Go Library for Parallel Compression and Decompression
Golang API for programmatically generating as well as reading standard GZIP files. Compress large files by splitting it into blocks and perform compression/decompression in parallel.
pgzip is an open source library that provides complete functionality for parallel compression and decompression using the Go language. The library is very useful for compressing a large amount of data as it is divided into blocks and performed compression/decompression in parallel. The pgzip library is incredibly popular among the developer community and allows Go apps to directly read compressed files with just a couple of commands.
The library is very stable and allows developers to programmatically generate as well as read standard GZIP files. To get the best out of the library it is recommended to use compress or decompress a big amount of data (more than 2MB at a time). The library has included support for several important features such as compress files, decompress files, opening and reading GZIP files, and much more.
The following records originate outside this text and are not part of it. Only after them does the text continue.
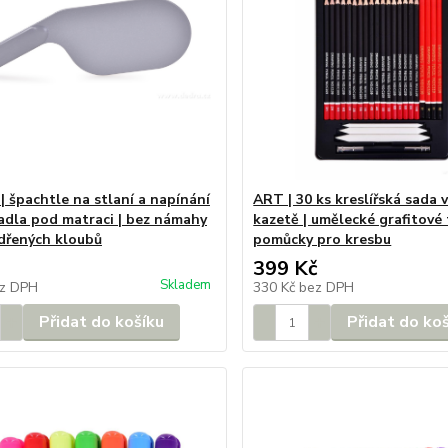
| špachtle na stlaní a napínání
ART | 30 ks kreslířská sada 
adla pod matraci | bez námahy
kazetě | umělecké grafitové 
dřených kloubů
pomůcky pro kresbu
399 Kč
Skladem
z DPH
330 Kč
bez DPH
Přidat do košíku
Přidat do ko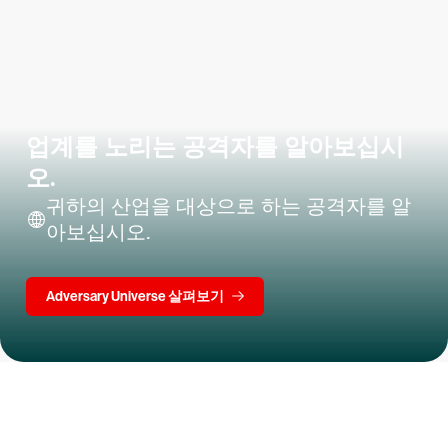
업계를 노리는 공격자를 알아보십시
오.
귀하의 산업을 대상으로 하는 공격자를 알
아보십시오.
Adversary Universe 살펴보기
15일 동안 CrowdStrike 무료 체험하기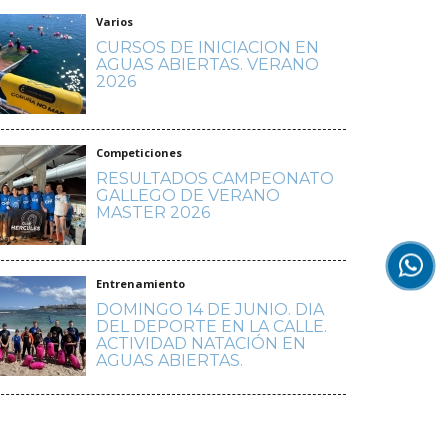
Varios
CURSOS DE INICIACION EN
AGUAS ABIERTAS. VERANO
2026
Competiciones
RESULTADOS CAMPEONATO
GALLEGO DE VERANO
MASTER 2026
Entrenamiento
DOMINGO 14 DE JUNIO. DIA
DEL DEPORTE EN LA CALLE.
ACTIVIDAD NATACIÓN EN
AGUAS ABIERTAS.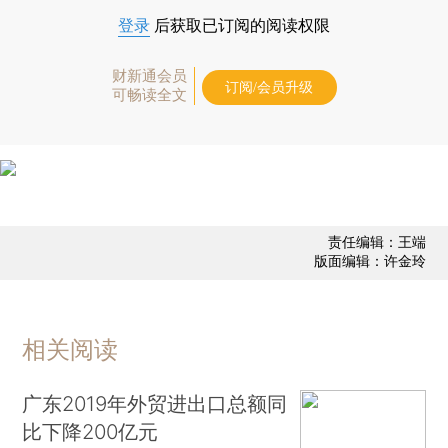
登录
后获取已订阅的阅读权限
财新通会员
订阅/会员升级
可畅读全文
责任编辑：王端
版面编辑：许金玲
相关阅读
广东2019年外贸进出口总额同
比下降200亿元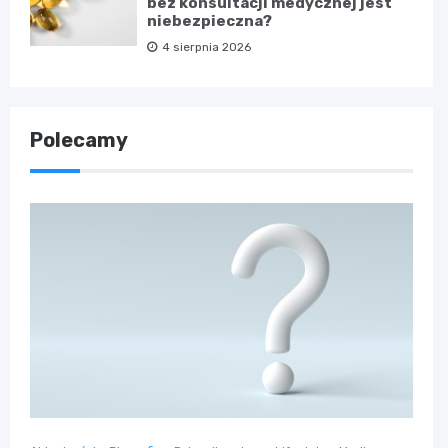
bez konsultacji medycznej jest
niebezpieczna?
4 sierpnia 2026
Polecamy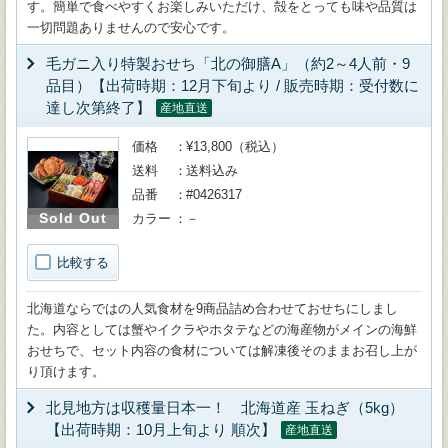
す。簡単で食べやすくお楽しみいただけ、殻をとっても味や品質は
一切問題ありませんので安心です。
毛ガニ入り特製おせち「北の御膳A」（約2～4人前・9
品目）【出荷時期：12月下旬より / 販売時期：受付数に
達し次第終了】
産地直送
価格
¥13,800（税込）
送料
送料込み
品番
#0426317
Sold Out
カラー
－
比較する
北海道ならではの人気食材を9商品詰め合わせておせちにしまし
た。内容としては蟹やイクラやホタテなどの海産物がメインの海鮮
おせちで、セット内容の食材については解凍後そのままお召し上が
り頂けます。
北見地方は収穫量日本一！ 北海道産 玉ねぎ（5kg）
【出荷時期：10月上旬より 順次】
産地直送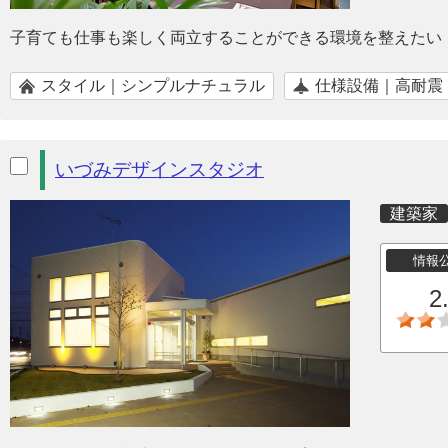
子育ても仕事も楽しく両立することができる環境を整えたい
スタイル｜シンプルナチュラル
仕様設備｜高耐震
いづみデザインスタジオ
建築家
情報
2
Getting Started with pgzip
The recommended way to install pgzip is from GitHub, please use the following command for smooth installation.
Install pgzip via command
go get github.com/klauspost/pgzip/...
Compress Large Files via Go API
The open source pgzip library has included functionality for compressing large amounts of data files using a couple of lines of Go code. The API supports the splitting of the large file into small parts (by default the block size is 1MB) and can be processed up to the number of CPU threads. You can easily control the size of the blocks as well as customize it according to your needs and how many you want to be processed in parallel. For better performance gains, it is advised that users at least be compressing more than 1 megabyte of data at a time.
Decompressing Files via Go API
The free pgzip library enables software developers to decompress their files inside their own Go applications. Same as compression, the decompression can also be performed by customizing the block size. You can easily get your own reader and specify your own read ahead. For your reader, you need to define the block size and the maximum number of blocks that are going to be decoded ahead.
Performance Improvement
The performance of pgzip can be improved as compared to gzip when you have big amounts of data. As pgzip processes blocks in parallel, it obviously has a speed advantage over the other compressors. Use for high throughput, high compression material, like logs, JSON, and CSV data can also be useful. One great advantage of pgzip while decompression is it allows you to do other work while the decompression is taking place.